Battre à deux temps lents ou à six temps rapides l’introduction du Concerto pour piano n° 1 de Johannes Brahms, that is the question ! Ce soir pour Edward Gardner c’est à deux, soulignant ce que ce Maestoso a de plus grave et solennel, de plus sévère. Malgré le visage glabre et juvénile du compositeur encore dans sa vingtaine lorsqu’il écrit cette œuvre, le Brahms que nous donne à entendre le London Philharmonic Orchestra au Théâtre des Champs-Élysées est des plus intimidants ; au point – s’il on en juge par le malaise vagal d’une auditrice au parterre – d’en faire une syncope ? Sans doute pas, bien que la musique semble en effet quelque peu étouffée, à l’étroit dans cette gaine de raideur créée par Gardner dans ces premières mesures de conception trop géométrique.
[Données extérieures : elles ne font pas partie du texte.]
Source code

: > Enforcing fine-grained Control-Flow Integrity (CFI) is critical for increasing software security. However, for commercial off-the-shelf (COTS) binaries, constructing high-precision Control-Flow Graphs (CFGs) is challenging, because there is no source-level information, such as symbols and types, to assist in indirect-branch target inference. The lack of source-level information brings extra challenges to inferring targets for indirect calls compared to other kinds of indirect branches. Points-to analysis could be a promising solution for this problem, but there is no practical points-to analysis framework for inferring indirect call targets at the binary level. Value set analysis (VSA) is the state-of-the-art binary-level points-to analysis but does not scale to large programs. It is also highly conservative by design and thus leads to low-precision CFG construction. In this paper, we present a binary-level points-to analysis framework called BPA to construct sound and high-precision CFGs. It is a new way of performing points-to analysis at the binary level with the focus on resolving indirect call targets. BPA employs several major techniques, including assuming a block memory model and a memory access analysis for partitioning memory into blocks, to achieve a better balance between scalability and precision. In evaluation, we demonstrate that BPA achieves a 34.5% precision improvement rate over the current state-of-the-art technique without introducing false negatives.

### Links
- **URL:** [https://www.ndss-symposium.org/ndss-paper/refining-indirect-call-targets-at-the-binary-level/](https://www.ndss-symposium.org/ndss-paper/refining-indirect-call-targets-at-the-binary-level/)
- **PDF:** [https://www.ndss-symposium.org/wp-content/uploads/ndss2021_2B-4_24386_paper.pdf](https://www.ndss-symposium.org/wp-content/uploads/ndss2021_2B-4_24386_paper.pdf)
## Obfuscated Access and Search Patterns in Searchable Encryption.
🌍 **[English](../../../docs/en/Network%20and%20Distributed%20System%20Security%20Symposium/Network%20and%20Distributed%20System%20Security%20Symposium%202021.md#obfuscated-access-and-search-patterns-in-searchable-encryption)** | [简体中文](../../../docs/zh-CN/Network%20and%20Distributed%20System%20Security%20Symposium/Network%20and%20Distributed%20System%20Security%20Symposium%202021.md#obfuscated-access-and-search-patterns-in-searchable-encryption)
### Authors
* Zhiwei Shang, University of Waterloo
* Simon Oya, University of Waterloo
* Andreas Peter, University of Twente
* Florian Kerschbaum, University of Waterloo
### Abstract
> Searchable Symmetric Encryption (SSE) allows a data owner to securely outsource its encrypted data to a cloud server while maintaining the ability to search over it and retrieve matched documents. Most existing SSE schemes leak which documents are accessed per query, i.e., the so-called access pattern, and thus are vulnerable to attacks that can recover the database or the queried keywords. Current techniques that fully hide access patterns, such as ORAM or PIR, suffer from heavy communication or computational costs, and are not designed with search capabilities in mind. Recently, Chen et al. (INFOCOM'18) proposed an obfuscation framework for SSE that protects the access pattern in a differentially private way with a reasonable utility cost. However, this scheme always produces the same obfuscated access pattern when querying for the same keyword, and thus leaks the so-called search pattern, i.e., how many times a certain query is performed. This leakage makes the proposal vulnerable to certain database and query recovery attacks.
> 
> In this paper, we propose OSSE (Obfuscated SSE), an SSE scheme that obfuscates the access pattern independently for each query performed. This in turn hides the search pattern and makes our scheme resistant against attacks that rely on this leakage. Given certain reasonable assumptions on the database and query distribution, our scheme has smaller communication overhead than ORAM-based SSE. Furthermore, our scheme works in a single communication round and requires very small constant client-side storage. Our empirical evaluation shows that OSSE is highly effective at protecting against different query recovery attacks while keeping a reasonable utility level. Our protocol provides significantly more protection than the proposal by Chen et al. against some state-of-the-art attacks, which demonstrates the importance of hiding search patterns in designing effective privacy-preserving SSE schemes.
On note également tout au long de l’œuvre une tentative de fusion des timbres très brahmsienne dans l’âme, mais malheureusement inopérante : exclusivement fondée sur des contrebasses ronflantes et des timbales très mates, sourdes et frappées par des baguettes excessivement feutrées, cette fusion reste de façade. Peinant ainsi à faire déborder la musique de la forme, l’orchestre se tiendra en retrait et ne parviendra malheureusement pas à faire surgir le flux musical censé submerger le public et le piano.

Hélène Grimaud © Mat Hennek
Hélène Grimaud
© Mat Hennek

Confié à l’expertise d’Hélène Grimaud, ce dernier se pare quant à lui de ses plus beaux atours. Largeur du spectre, liberté interprétative, dépassement total de la technique : l’instrument prend sa dimension la plus mystique et abstraite, tout à la fois d’une poésie et d’une cohérence rares. Seulement – et c’est un comble dans cette œuvre relevant presque de la symphonie avec piano obligé tant l’orchestre y tient une place prépondérante, tant le soliste doit épouser l’élan et se fondre dans la masse – le piano d’Hélène Grimaud se montre très individualiste et malheureusement pas concertant pour un sou, reléguant au rang d’accessoire la phalange londonienne.

Alors que le premier mouvement est systématiquement interrompu dans sa course par les interventions presque sacrales de la pianiste qui, à force d’afféteries, finit par monopoliser le discours, le deuxième, traînant en longueur à la manière d’une interminable homélie, se complaît finalement dans le statisme. Si ces excès sont entendables en récital, cadre dans lequel ils peuvent tenir lieu de style et d’interprétation, ils le sont en revanche beaucoup moins dans un concerto – a fortiori celui-là – où la réussite naît peut-être d’une légère mise en retrait, d’une absence de démonstration, d’un pas de côté que l’on n’a pas constaté ce soir.

Passé cette déconvenue, la soirée brahmsienne se poursuit avec la Première Symphonie du compositeur. À l’exception d’un premier mouvement très massif, aux temps forts caricaturalement accentués et au tempo trop souple, cette lecture conclut le concert sur une note nettement plus convaincante. Dès le deuxième mouvement, les bois jusque-là plutôt raides se mettent à chanter, sans excès mais avec phrasé ; au troisième, cette spontanéité retrouvée se transmet à l’ensemble des musiciens qui se laissent aller à plus de naturel et de légèreté, délivrant un hymne pastoral aussi touchant que poétique, sans aucune zone d’ombre, véritablement Poco allegretto e grazioso.

Enchaîné sans interruption, le dernier mouvement est quant à lui l’occasion pour l’orchestre d’offrir enfin la démonstration musicale que le public était en droit d’attendre de cette illustre formation : pizzicati au cordeau, solo de cor aérien, duos et trios enchanteurs, le LPO, comme soudain décomplexé, parvient à faire oublier sa raideur passée. De même, Edward Gardner trouve la pulsation naturelle, la conduite spontanée dans les suspensions et l’apesanteur ouatée des cimes alpines. C’est sans urgence mais avec engagement que le chef mène ses troupes, au terme d’un grand et poignant élan lyrique, à la brillante et majestueuse trombonade finale. Requinqué par cette époustouflante conclusion, l’auditeur appréciera d’autant plus la dynamique Cinquième Danse hongroise du compositeur, offerte en guise de rappel avec la fièvre et la jeunesse qui auront parfois manqué à ce concert.